Cardiologista é preso preventivamente após audiência em Campo Grande

O médico cardiologista João Jazbik Neto, de 78 anos, teve a prisão preventiva mantida pela Justiça após audiência de custódia em Campo Grande, Mato Grosso do Sul, neste sábado (15). Ele foi encaminhado ao Centro de Triagem. A prisão apura a morte da esposa do médico, a fisioterapeuta Fabíola Marcotti. Conforme divulgado pelo g1, a defesa do cardiologista nega qualquer envolvimento no caso e afirma que o inquérito ainda não foi concluído.

Cardiologista preso: entenda o caso

Após a audiência de custódia, João Jazbik foi o último a deixar o Fórum, sendo encaminhado para a van por volta das 12h47, algemado. O mandado de prisão preventiva foi cumprido na noite de sexta-feira (14) pela Polícia Civil. A ordem judicial, expedida pela 2ª Vara do Tribunal do Júri, visa garantir a ordem pública e a conveniência da instrução criminal.

Na manhã de sábado, Jazbik passou por exame de corpo de delito no Imol (Instituto de Medicina e Odontologia Legal), que não encontrou sinais de lesões corporais recentes. Durante a audiência, o juiz Francisco Soliman avaliou a legalidade da prisão e garantiu os direitos do custodiado.

A defesa de Jazbik solicitou a revogação da prisão e, caso mantida, pediu que ele fosse encaminhado a uma unidade compatível com sua idade e estado de saúde. O médico relatou ter problemas cardiovasculares e usar medicação contínua. O Ministério Público de Mato Grosso do Sul não apresentou requerimentos na ocasião.
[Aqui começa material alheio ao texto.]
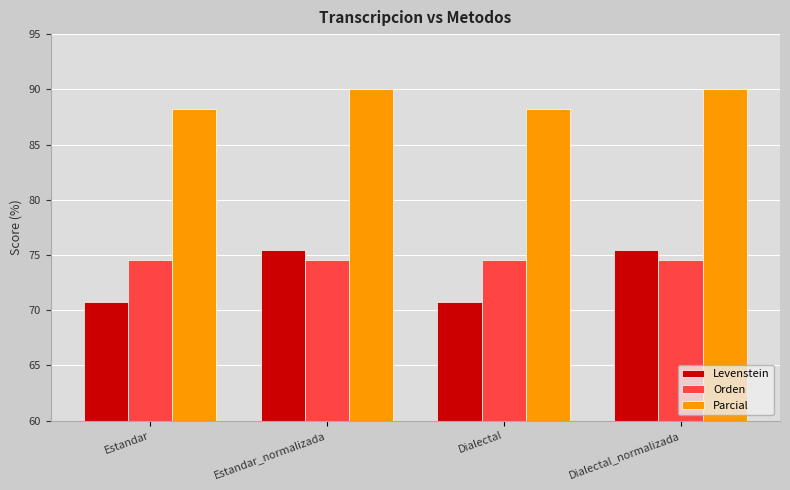

Reading left to right, transcribe all the data shown in this chart.

Levenstein: 70.8	75.4	70.8	75.4
Orden: 74.5	74.5	74.5	74.5
Parcial: 88.2	90.0	88.2	90.0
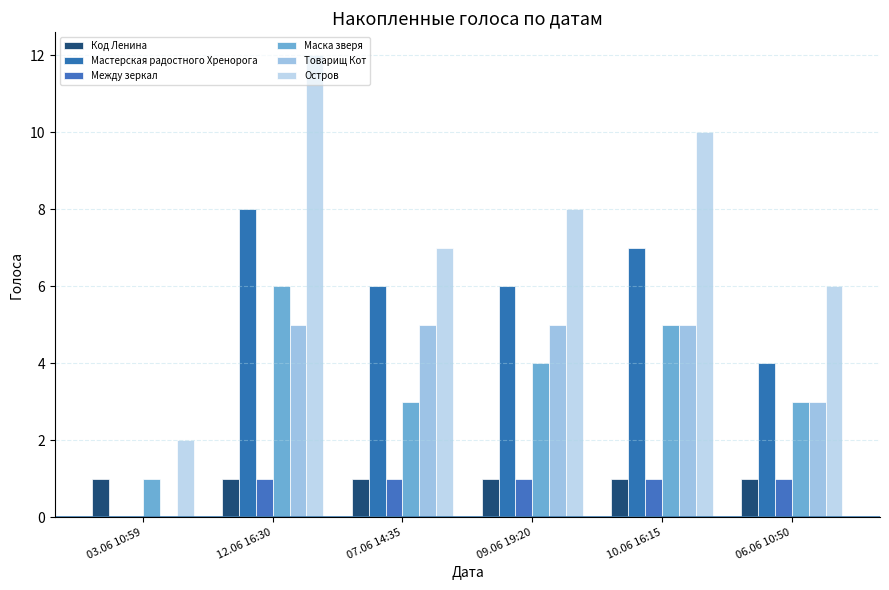

Read the Товарищ Кот value at 12.06 16:30.

5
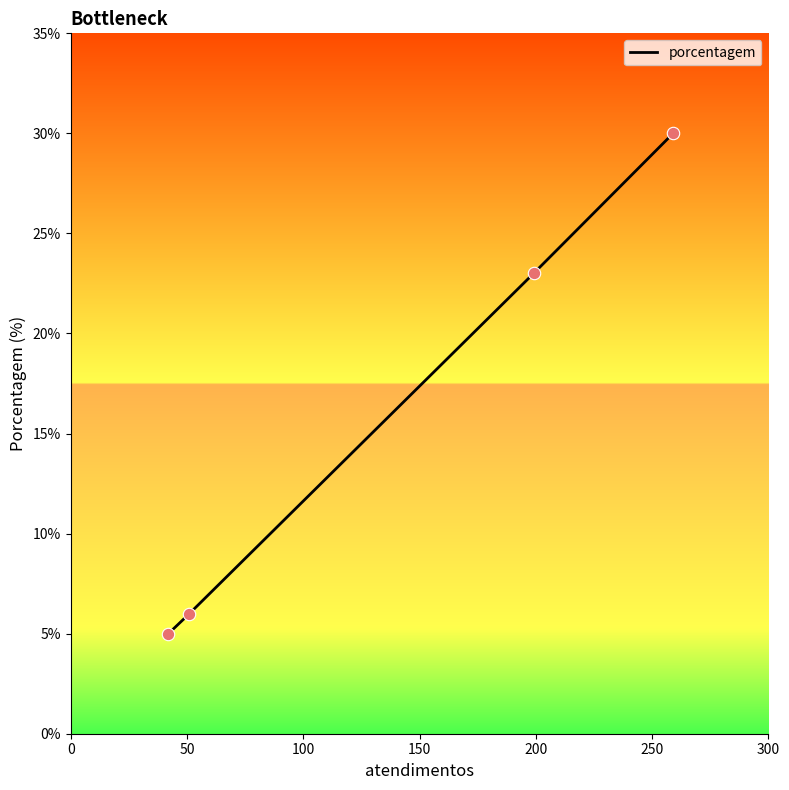

True or false: the data has more than 0 interior local peaks.

False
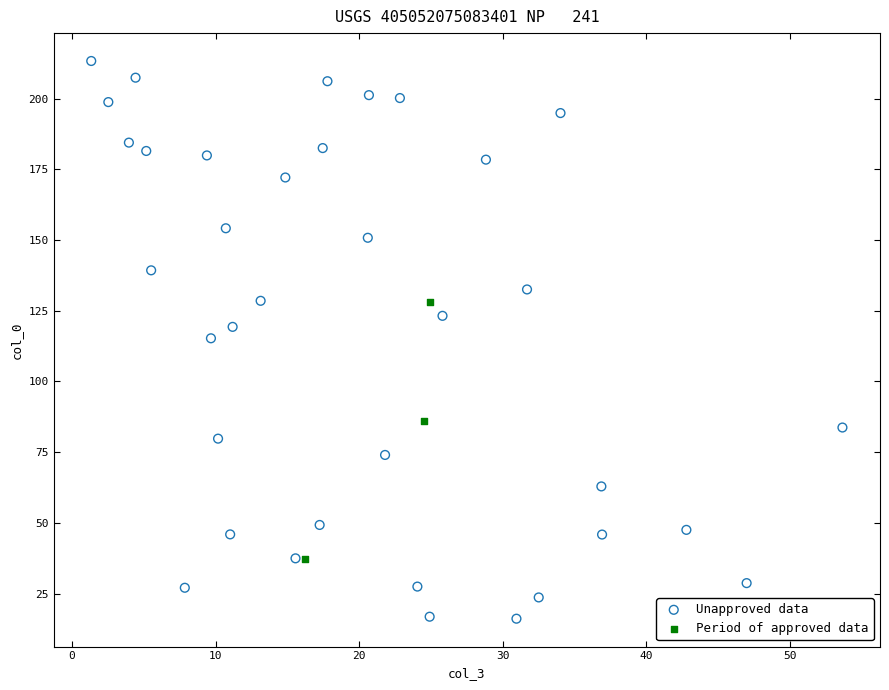

Which series contains the highest Y value?

Unapproved data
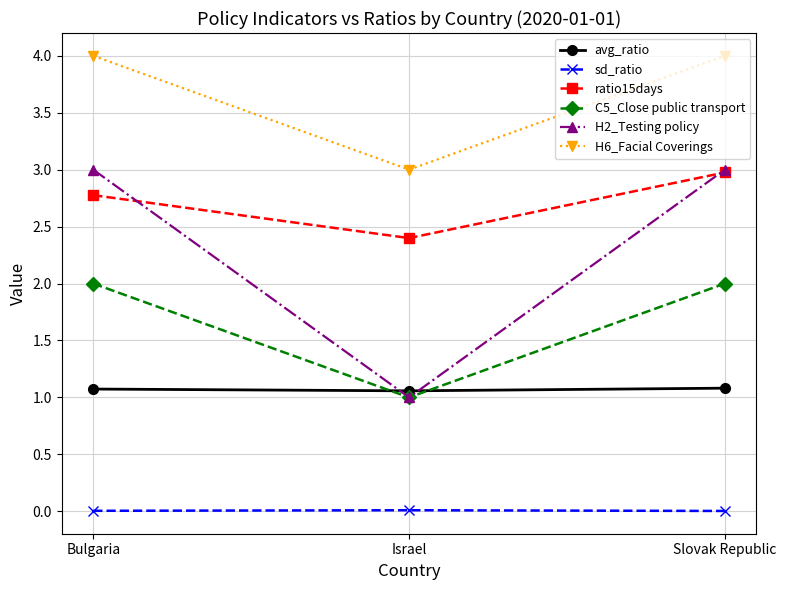

What is the greatest value displayed?

4.0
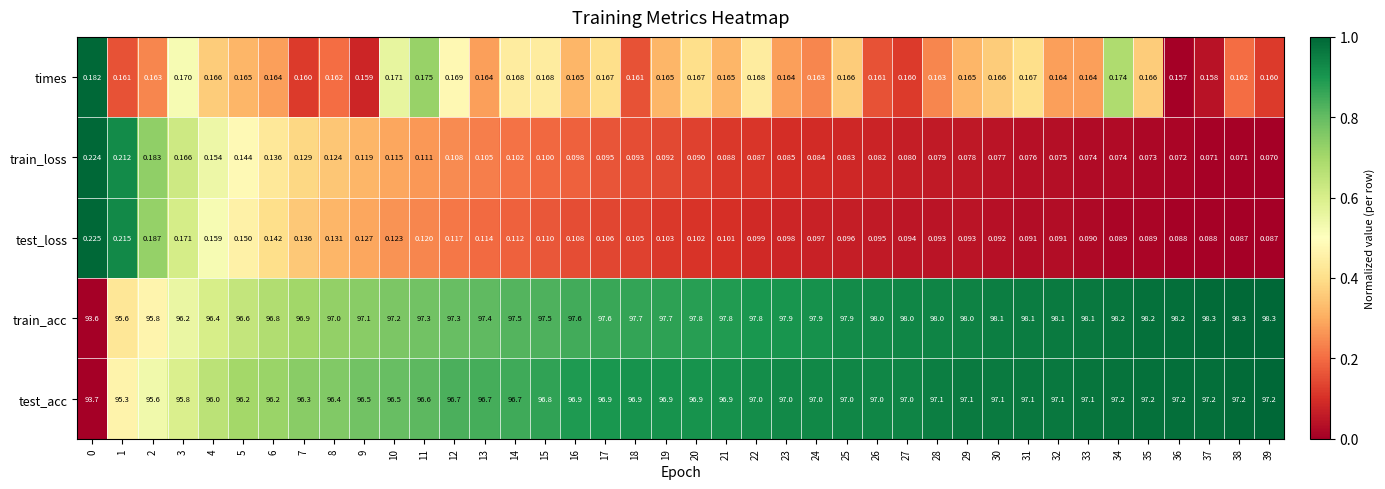

Rank the series by their maximum value, from lowest to highest.

times, train_loss, test_loss, test_acc, train_acc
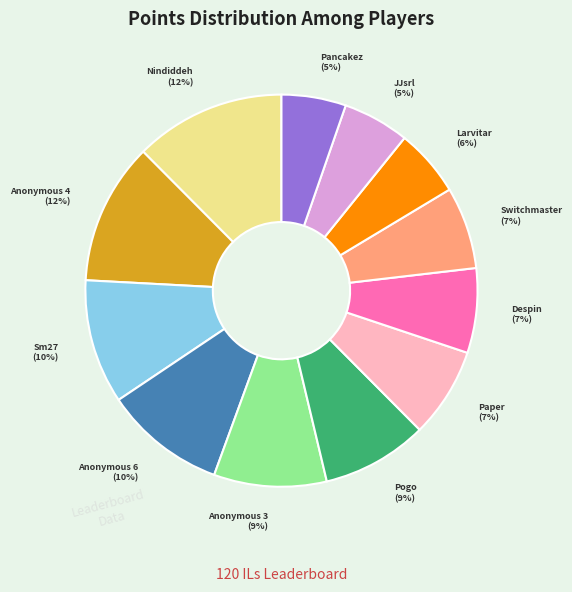

Is there any slice that represents more than half of the pie?

No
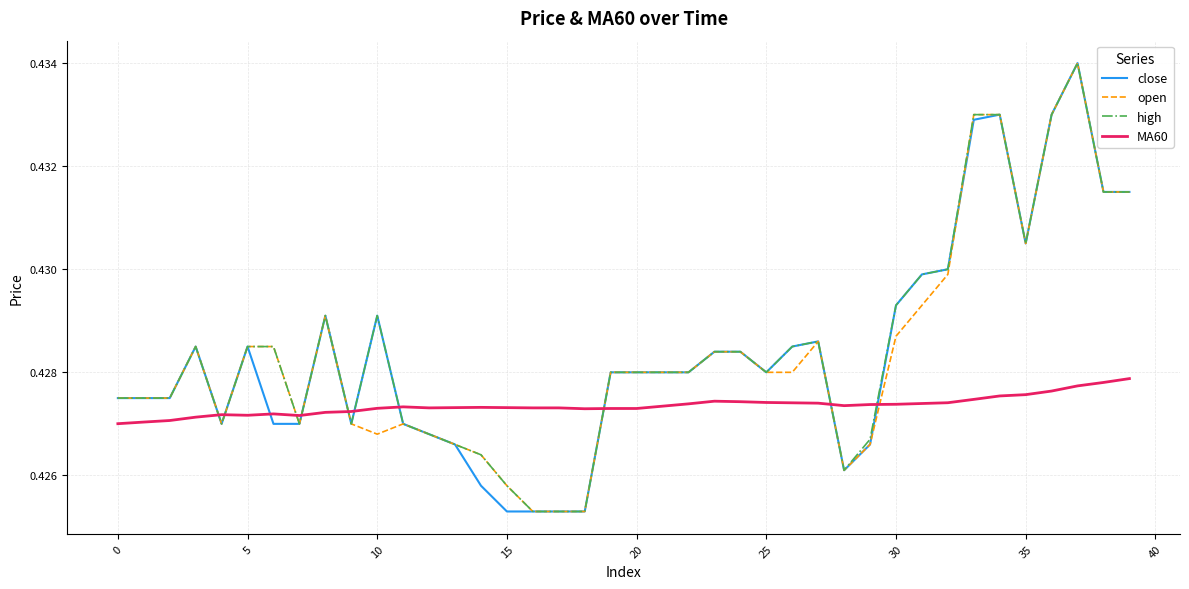

True or false: MA60 and open cross at least once.

True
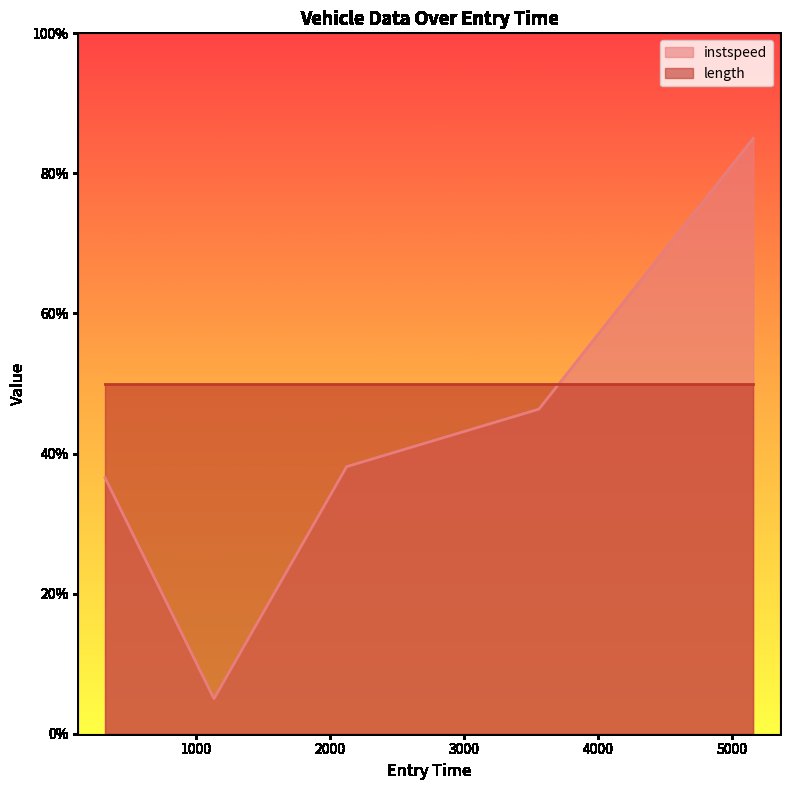

Reading right to left, extract all data points from this chart.

85.0	46.3	38.1	5.0	36.5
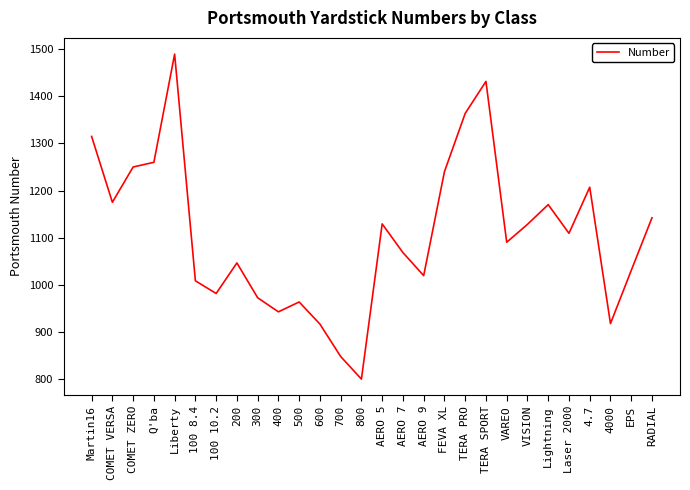

What is the maximum value shown in the chart?

1490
O magistrado determinou o encaminhamento de Jazbik ao Centro de Triagem, considerando sua idade e condições clínicas. Foi recomendado acompanhamento pela área de saúde da unidade prisional, com avaliação médica e continuidade do tratamento. A prisão preventiva é reavaliada a cada 90 dias, caso seja mantida.

Relatório psicossocial aponta condições do médico

Um relatório psicossocial elaborado antes da audiência detalha que João Jazbik é aposentado, com renda mensal de aproximadamente R$ 4,7 mil, ensino superior completo e faz uso de medicamentos para doenças cardiovasculares. Ele negou o uso de álcool e outras drogas.

O caso investiga a morte da fisioterapeuta Fabíola Marcotti, de 51 anos, encontrada morta com um tiro na cabeça em 18 de maio, em sua residência. Inicialmente, Jazbik relatou que a esposa teria cometido suicídio. No entanto, a Polícia Civil passou a investigar a possibilidade de feminicídio após divergências em depoimentos e inconsistências na apuração, como o Campo Grande NEWS checou em sua cobertura detalhada.

Após a morte de Fabíola, o cardiologista chegou a ser preso por posse irregular de armas de fogo e suspeita de fraude processual. A investigação apontou que armas e munições teriam sido retiradas da residência principal e levadas para outro imóvel na propriedade após o ocorrido. Conforme o Campo Grande NEWS checou, o médico chegou a obter liberdade provisória mediante medidas cautelares.

Defesa contesta prisão e nega envolvimento

Em julho, o Tribunal de Justiça de Mato Grosso do Sul (TJMS) confirmou a manutenção da liberdade concedida anteriormente em relação à prisão pelos crimes de armas e fraude processual. A investigação sobre a morte de Fabíola Marcotti, no entanto, continuou em andamento.

A defesa do cardiologista, representada pelo advogado José Belga Trad, nega a participação de João Jazbik na morte da esposa e afirma que ele tem colaborado com as investigações. Segundo a defesa, o inquérito policial ainda não foi concluído e não há processo judicial contra o médico, tampouco denúncia do Ministério Público até o momento, conforme apuração do Campo Grande NEWS.

O caso segue sob investigação da Polícia Civil, que busca esclarecer as circunstâncias da morte de Fabíola Marcotti e determinar a responsabilidade criminal, se houver. A prisão preventiva de João Jazbik Neto é um desdobramento importante na apuração, e a Justiça busca garantir a lisura do processo investigativo.